Go to a Forest. Walk slowly. Breathe. Open all your senses. This is the healing way of Shinrin-yoku Forest Therapy, the medicine of simply being in the forest.
Shinrin-yoku is a term that means "taking in the forest atmosphere" or "forest bathing." It was developed in Japan during the 1980s and has become a cornerstone of preventive health care and healing in Japanese medicine. Researchers primarily in Japan and South Korea have established a robust body of scientific literature on the health benefits of spending time under the canopy of a living forest. Now their research is helping to establish shinrin-yoku and forest therapy throughout the world.
The idea is simple: if a person simply visits a natural area and walks in a relaxed way there are calming, rejuvenating and restorative benefits to be achieved.
We have always known this intuitively. But in the past several decades there have been many scientific studies that are demonstrating the mechanisms behind the healing effects of simply being in wild and natural areas. For example, many trees give off organic compounds that support our “NK” (natural killer) cells that are part of our immune system's way of fighting cancer.
The scientifically-proven benefits of Shinrin-yoku include:
- Boosted immune system functioning, with an increase in the count of the body's Natural Killer (NK) cells.
- Reduced blood pressure
- Reduced stress
- Improved mood
- Increased ability to focus, even in children with ADHD
- Accelerated recovery from surgery or illness
- Increased energy level
- Improved sleep
Just as impressive are the results that we are experiencing as we make this part of our regular practice:
- Deeper and clearer intuition
- Increased flow of energy
- Increased capacity to communicate with the land and its species
- Increased flow of eros/life force
- Overall increase in sense of happiness
Make a plan based on your daily physical activity and do not get tired during the forest bathing.

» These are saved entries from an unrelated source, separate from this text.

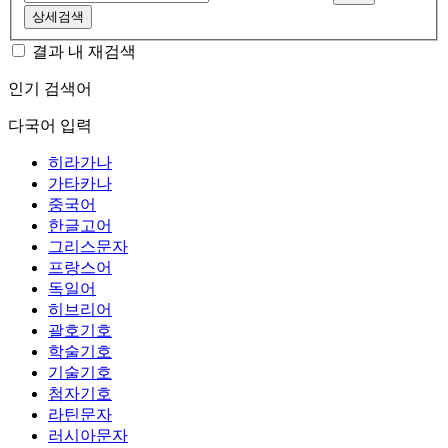
상세검색
결과 내 재검색
인기 검색어
다국어 입력
히라가나
가타카나
중국어
한글고어
그리스문자
프랑스어
독일어
히브리어
괄호기호
학술기호
기술기호
첨자기호
라틴문자
러시아문자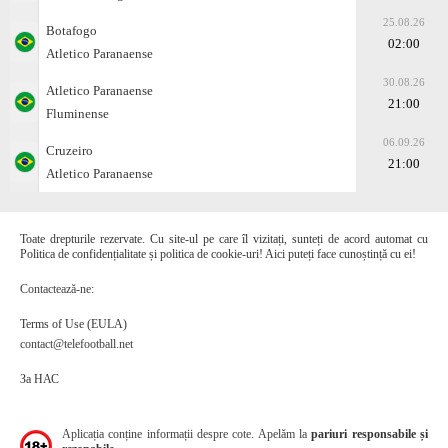
25.08.26
Botafogo
02:00
Atletico Paranaense
30.08.26
Atletico Paranaense
21:00
Fluminense
06.09.26
Cruzeiro
21:00
Atletico Paranaense
Toate drepturile rezervate. Cu site-ul pe care îl vizitați, sunteți de acord automat cu
Politica de confidențialitate și politica de cookie-uri! Aici puteți face cunoștință cu ei!
Contactează-ne:
Terms of Use (EULA)
contact@telefootball.net
За НАС
Aplicația conține informații despre cote. Apelăm la
pariuri responsabile și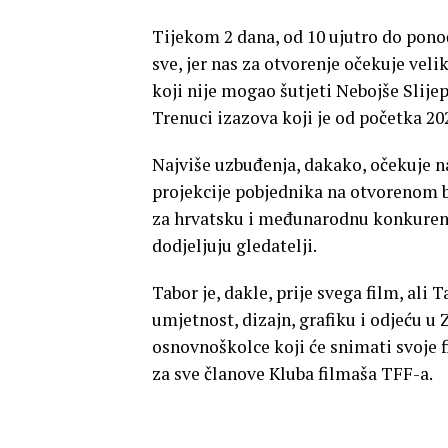
Tijekom 2 dana, od 10 ujutro do ponoći
sve, jer nas za otvorenje očekuje vel
koji nije mogao šutjeti Nebojše Slije
Trenuci izazova koji je od početka 202
Najviše uzbuđenja, dakako, očekuje nas
projekcije pobjednika na otvorenom b
za hrvatsku i međunarodnu konkurenci
dodjeljuju gledatelji.
Tabor je, dakle, prije svega film, ali 
umjetnost, dizajn, grafiku i odjeću 
osnovnoškolce koji će snimati svoje 
za sve članove Kluba filmaša TFF-a.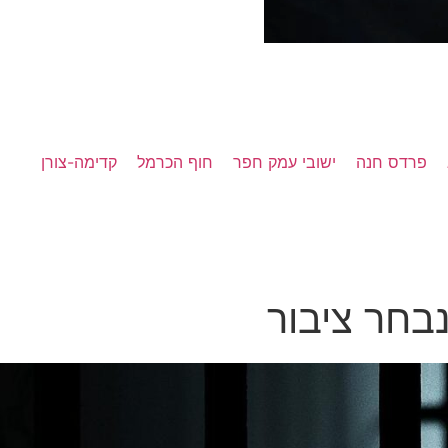
פרדס חנה
ישובי עמק חפר
חוף הכרמל
קדימה-צורן
בחר ציבור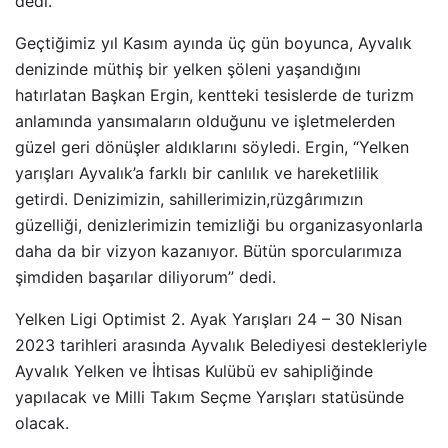
dedi.
Geçtiğimiz yıl Kasım ayında üç gün boyunca, Ayvalık
denizinde müthiş bir yelken şöleni yaşandığını
hatırlatan Başkan Ergin, kentteki tesislerde de turizm
anlamında yansımaların olduğunu ve işletmelerden
güzel geri dönüşler aldıklarını söyledi. Ergin, “Yelken
yarışları Ayvalık’a farklı bir canlılık ve hareketlilik
getirdi. Denizimizin, sahillerimizin,rüzgârımızın
güzelliği, denizlerimizin temizliği bu organizasyonlarla
daha da bir vizyon kazanıyor. Bütün sporcularımıza
şimdiden başarılar diliyorum” dedi.
Yelken Ligi Optimist 2. Ayak Yarışları 24 – 30 Nisan
2023 tarihleri arasında Ayvalık Belediyesi destekleriyle
Ayvalık Yelken ve İhtisas Kulübü ev sahipliğinde
yapılacak ve Milli Takım Seçme Yarışları statüsünde
olacak.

Leave behind your phone, camera or any other distractions, so that you can be fully present in the experience.
Leave behind your goals and expectations. Wander aimlessly, allowing your body to take you wherever it wants.
Smell the fresh air and the evergreens. Get close and smell the flowers.

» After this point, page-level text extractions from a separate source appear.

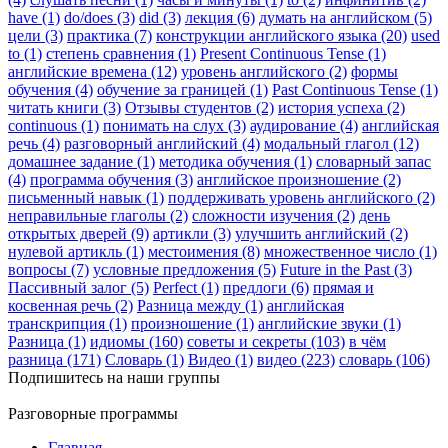
have (1)
do/does (3)
did (3)
лекция (6)
думать на английском (5)
цели (3)
практика (7)
конструкции английского языка (20)
used
to (1)
степень сравнения (1)
Present Continuous Tense (1)
английские времена (12)
уровень английского (2)
формы
обучения (4)
обучение за границей (1)
Past Continuous Tense (1)
читать книги (3)
Отзывы студентов (2)
история успеха (2)
continuous (1)
понимать на слух (3)
аудирование (4)
английская
речь (4)
разговорный английский (4)
модальный глагол (12)
домашнее задание (1)
методика обучения (1)
словарный запас
(4)
программа обучения (3)
английское произношение (2)
письменный навык (1)
поддерживать уровень английского (2)
неправильные глаголы (2)
сложности изучения (2)
день
открытых дверей (9)
артикли (3)
улучшить английский (2)
нулевой артикль (1)
местоимения (8)
множественное число (1)
вопросы (7)
условные предложения (5)
Future in the Past (3)
Пассивный залог (5)
Perfect (1)
предлоги (6)
прямая и
косвенная речь (2)
Разница между (1)
английская
транскрипция (1)
произношение (1)
английские звуки (1)
Разница (1)
идиомы (160)
советы и секреты (103)
в чём
разница (171)
Словарь (1)
Видео (1)
видео (223)
словарь (106)
Подпишитесь на наши группы
Разговорные программы
Главная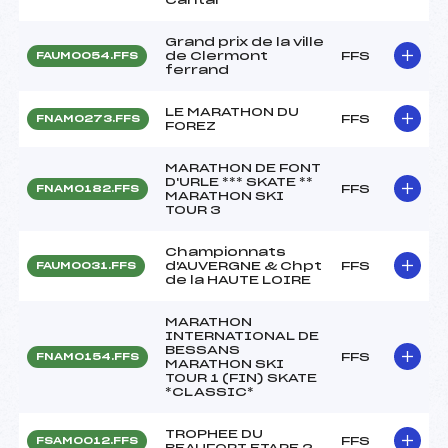
Grand prix de la ville
de Clermont
FFS
FAUM0054.FFS
ferrand
LE MARATHON DU
FFS
FNAM0273.FFS
FOREZ
MARATHON DE FONT
D'URLE *** SKATE **
FFS
FNAM0182.FFS
MARATHON SKI
TOUR 3
Championnats
d'AUVERGNE & Chpt
FFS
FAUM0031.FFS
de la HAUTE LOIRE
MARATHON
INTERNATIONAL DE
BESSANS
FFS
FNAM0154.FFS
MARATHON SKI
TOUR 1 (FIN) SKATE
*CLASSIC*
TROPHEE DU
FFS
FSAM0012.FFS
BEAUFORT ETAPE 2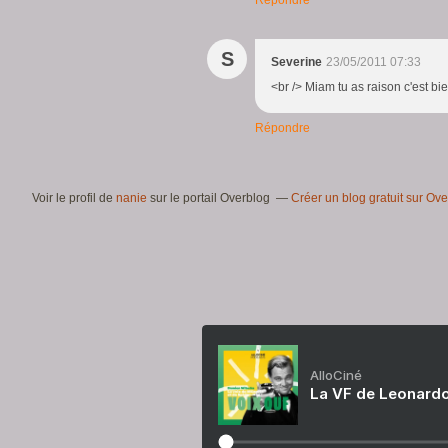
Répondre
S
Severine
23/05/2011 07:33
<br /> Miam tu as raison c'est bie
Répondre
Voir le profil de
nanie
sur le portail Overblog
Créer un blog gratuit sur Ov
AlloCiné
La VF de Leonardo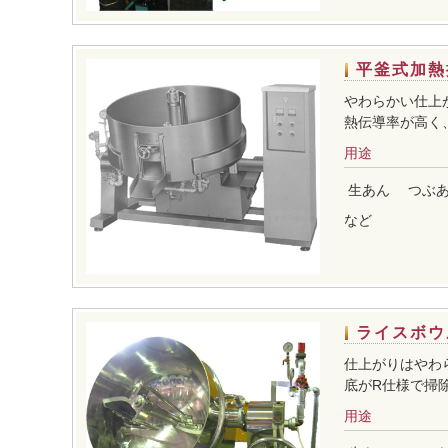
平釜式加熱
やわらかい仕上
熱伝導率が高く
用途
生あん
つぶ
など
ライスボウ
仕上がりはやわ
底がR仕様で掃
用途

Pause from time to time, to look more closely at a leaf or notice the sensation of the path beneath your feet. See the trees, the plants growing under foot, the fungi, moss and lichen. Look up, down and all around for animals hiding under rocks, in burrows, and on tree branches. Notice the colors, shapes and textures.
Find a comfy spot to take a seat and listen to the sounds around you. Hear the rustling of leaves, the bird songs, or running water. See how the behavior of the birds and other animals changes when they become used to your presence.
If you feel thirsty, you can drink water/tea anywhere and anytime you like.
Taste the fruits, pine needle or gingko leaf tea. (Be sure to accurately identify any plant you are going to taste.)
If you go with others, make an agreement to resist talking until the end of the walk, when you could gather to share your experiences.
If it is possible, it is better to take a hot spring bath (a spa) after the forest bathing.